Why should N=8 Supergravity be finite?

Why should N=8 Supergravity be finite?

I would like to attempt to explain here why adding N=8 supersymmetry to General Relativity should have the chance of making the theory finite.

Firstly, it is known that the only renormalizable theories are those of spin 0, spin 1/2 and spin 1 particles.  General Relativity, however, is quantized by spin 2 particles - gravitons. (Adding simple N=1 supersymmetry to GR also adds spin 3/2 particles - gravitinos).

If we add N=8 supersymmetry we have a single super-particle whose components compose of spin 2, 3/2, 1, 1/2, 0 , -1/2, -3/2, -2 particles. We can think of this as some kind of super-vector. There are (1,8,28,56,72,56,28,8,1) of each of these types of particles respectively.

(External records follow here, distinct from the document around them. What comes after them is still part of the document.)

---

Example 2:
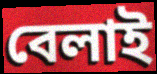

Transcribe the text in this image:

বেলাই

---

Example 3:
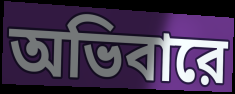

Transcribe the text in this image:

অভিবারে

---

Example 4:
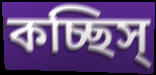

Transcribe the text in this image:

কচ্ছিস্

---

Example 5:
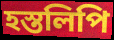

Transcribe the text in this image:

হস্তলিপি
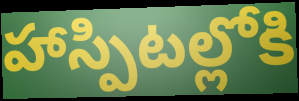
హాస్పిటల్లోకి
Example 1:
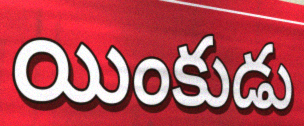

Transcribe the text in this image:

యింకుడు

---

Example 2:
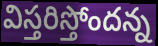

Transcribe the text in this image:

విస్తరిస్తోందన్న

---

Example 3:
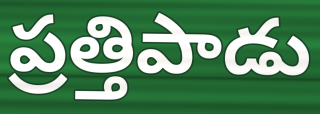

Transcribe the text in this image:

ప్రత్తిపాడు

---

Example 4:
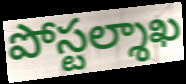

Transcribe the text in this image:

పోస్టల్శాఖ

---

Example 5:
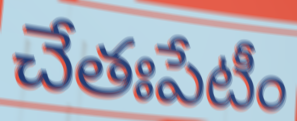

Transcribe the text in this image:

చేతఃపేటీం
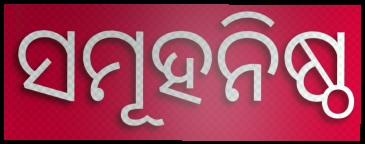
ସମୂହନିଷ୍ଠ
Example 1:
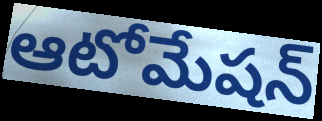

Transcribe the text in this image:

ఆటోమేషన్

What we would like to do is get rid of these spin 2 and spin 3/2 components (18 of them) because they are non-renormalizable. So, we should like to be able to rotate this super-vector in such a way that these components become zero. We also, need to rotate this super-vector a different amount at every point in space-time. i.e. it needs to be a local transformation.

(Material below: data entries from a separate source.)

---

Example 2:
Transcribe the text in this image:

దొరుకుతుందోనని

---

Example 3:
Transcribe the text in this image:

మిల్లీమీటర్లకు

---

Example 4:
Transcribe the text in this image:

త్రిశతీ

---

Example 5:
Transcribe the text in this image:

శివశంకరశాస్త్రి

But, N=8 Supergravity has this very capacity in that it is invariant under local supersymmetry transformations! The question is, is there enough freedom to always set 18 components of the super-vector to zero? Also, in any Feynman diagram can we rotate the virtual propagators so that they don't depend on these 18 non-renormalizable components? These are very tricky details, and it has not been proved that this is possible, but we see that N=8 supersymmetry can definitely help making GR behave better.